* **PROVIDED ENTRIES**
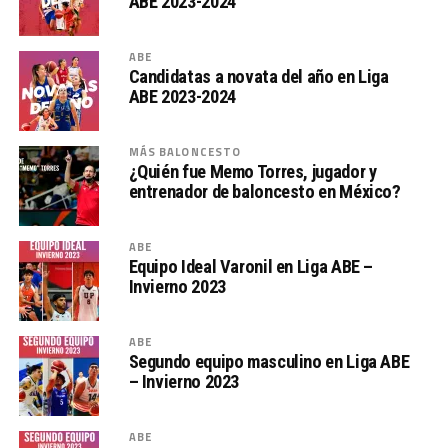
ABE 2023-2024
ABE
Candidatas a novata del año en Liga
ABE 2023-2024
MÁS BALONCESTO
¿Quién fue Memo Torres, jugador y
entrenador de baloncesto en México?
ABE
Equipo Ideal Varonil en Liga ABE –
Invierno 2023
ABE
Segundo equipo masculino en Liga ABE
– Invierno 2023
ABE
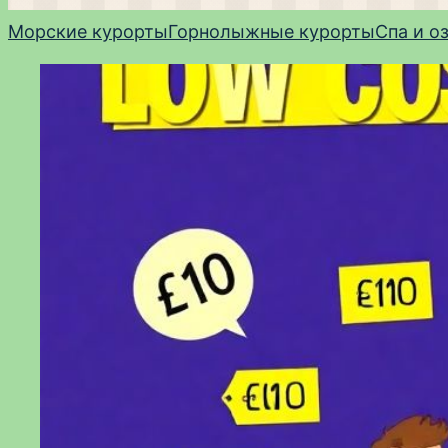
Морские курорты
Горнолыжные курорты
Спа и о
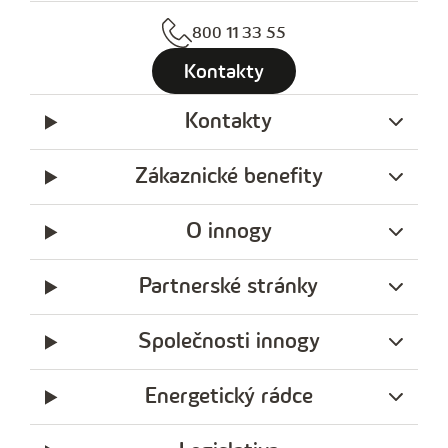
800 11 33 55
Kontakty
Kontakty
Zákaznické benefity
O innogy
Partnerské stránky
Společnosti innogy
Energetický rádce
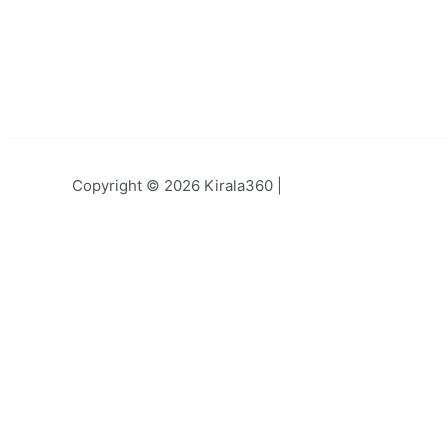
Copyright © 2026 Kirala360 |
Kiralago
Kirala 
Armut Minder Kiralama Servisi
Şişme O
Kubbeli Çadır Kiralama
Şişme Oy
Piramit Soba Kiralama Fiyatları
Şemsiye
Şemsiye Kiralama
Online 
Palmiye Soba Kiralama
Kiralık Is
Armut Minder Kiralama Servisi
Kiralık 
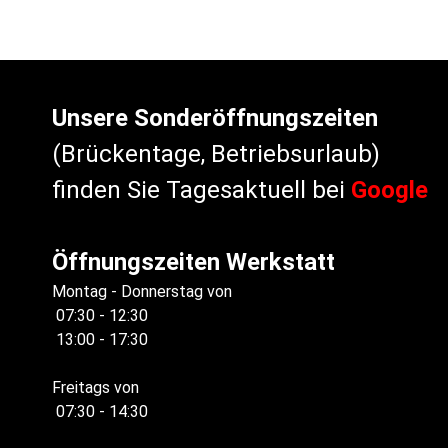
Unsere Sonderöffnungszeiten
(Brückentage, Betriebsurlaub)
finden Sie Tagesaktuell bei
Google
Öffnungszeiten Werkstatt
Montag - Donnerstag von
07:30 - 12:30
13:00 - 17:30
Freitags von
07:30 - 14:30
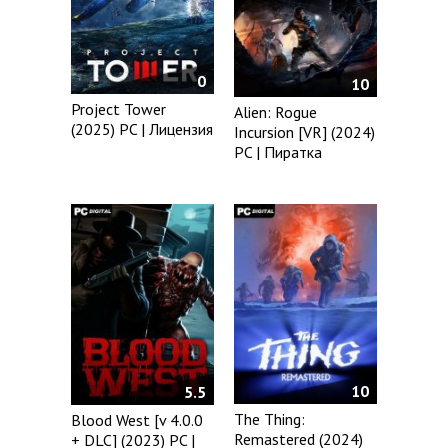
0
10
Project Tower
Alien: Rogue
(2025) PC | Лицензия
Incursion [VR] (2024)
PC | Пиратка
10
5.5
The Thing:
Blood West [v 4.0.0
Remastered (2024)
+ DLC] (2023) PC |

* **EXERCISE REQUIREMENTS**
With images excluded, write the records above out again exactly.

* **ANSWER TO THE PROBLEM**
ABE 2023-2024
ABE
Candidatas a novata del año en Liga
ABE 2023-2024
MÁS BALONCESTO
¿Quién fue Memo Torres, jugador y
entrenador de baloncesto en México?
ABE
Equipo Ideal Varonil en Liga ABE –
Invierno 2023
ABE
Segundo equipo masculino en Liga ABE
– Invierno 2023
ABE
Морские курорты
Горнолыжные курорты
Спа и о
800 11 33 55
Kontakty
Kontakty
Zákaznické benefity
O innogy
Partnerské stránky
Společnosti innogy
Energetický rádce
Copyright © 2026 Kirala360 |
Kiralago
Kirala 
Armut Minder Kiralama Servisi
Şişme O
Kubbeli Çadır Kiralama
Şişme Oy
Piramit Soba Kiralama Fiyatları
Şemsiye
Şemsiye Kiralama
Online 
Palmiye Soba Kiralama
Kiralık Is
Armut Minder Kiralama Servisi
Kiralık 
Unsere Sonderöffnungszeiten
(Brückentage, Betriebsurlaub)
finden Sie Tagesaktuell bei
Google
Öffnungszeiten Werkstatt
Montag - Donnerstag von
07:30 - 12:30
13:00 - 17:30
Freitags von
07:30 - 14:30
0
10
Project Tower
Alien: Rogue
(2025) PC | Лицензия
Incursion [VR] (2024)
PC | Пиратка
10
5.5
The Thing:
Blood West [v 4.0.0
Remastered (2024)
+ DLC] (2023) PC |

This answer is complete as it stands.